== DIRECTIONS FOR THIS TASK ==
Reproduce all of the material below word for word, keeping each line the same.

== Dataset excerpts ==

⁂

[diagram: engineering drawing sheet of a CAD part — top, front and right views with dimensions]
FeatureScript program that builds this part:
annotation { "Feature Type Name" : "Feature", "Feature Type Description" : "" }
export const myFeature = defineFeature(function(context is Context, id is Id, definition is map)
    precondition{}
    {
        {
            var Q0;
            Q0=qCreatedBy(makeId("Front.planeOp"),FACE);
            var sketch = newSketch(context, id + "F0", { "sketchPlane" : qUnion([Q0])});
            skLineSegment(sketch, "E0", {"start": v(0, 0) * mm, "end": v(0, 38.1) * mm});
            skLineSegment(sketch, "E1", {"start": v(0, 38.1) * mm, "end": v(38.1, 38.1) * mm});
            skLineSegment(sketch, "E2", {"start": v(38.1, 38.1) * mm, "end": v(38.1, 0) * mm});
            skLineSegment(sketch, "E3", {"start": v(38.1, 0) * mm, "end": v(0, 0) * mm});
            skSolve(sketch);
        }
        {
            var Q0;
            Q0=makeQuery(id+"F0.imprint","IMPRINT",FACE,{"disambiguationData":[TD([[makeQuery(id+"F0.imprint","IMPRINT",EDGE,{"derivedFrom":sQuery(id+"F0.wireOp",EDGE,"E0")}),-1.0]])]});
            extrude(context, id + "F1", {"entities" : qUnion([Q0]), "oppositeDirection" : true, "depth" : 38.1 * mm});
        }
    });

⁂

== SOLVED EXERCISE ==
[diagram: engineering drawing sheet of a CAD part — top, front and right views with dimensions]
FeatureScript program that builds this part:
annotation { "Feature Type Name" : "Feature", "Feature Type Description" : "" }
export const myFeature = defineFeature(function(context is Context, id is Id, definition is map)
    precondition{}
    {
        {
            var Q0;
            Q0=qCreatedBy(makeId("Front.planeOp"),FACE);
            var sketch = newSketch(context, id + "F0", { "sketchPlane" : qUnion([Q0])});
            skLineSegment(sketch, "E0", {"start": v(0, 0) * mm, "end": v(0, 38.1) * mm});
            skLineSegment(sketch, "E1", {"start": v(0, 38.1) * mm, "end": v(38.1, 38.1) * mm});
            skLineSegment(sketch, "E2", {"start": v(38.1, 38.1) * mm, "end": v(38.1, 0) * mm});
            skLineSegment(sketch, "E3", {"start": v(38.1, 0) * mm, "end": v(0, 0) * mm});
            skSolve(sketch);
        }
        {
            var Q0;
            Q0=makeQuery(id+"F0.imprint","IMPRINT",FACE,{"disambiguationData":[TD([[makeQuery(id+"F0.imprint","IMPRINT",EDGE,{"derivedFrom":sQuery(id+"F0.wireOp",EDGE,"E0")}),-1.0]])]});
            extrude(context, id + "F1", {"entities" : qUnion([Q0]), "oppositeDirection" : true, "depth" : 38.1 * mm});
        }
    });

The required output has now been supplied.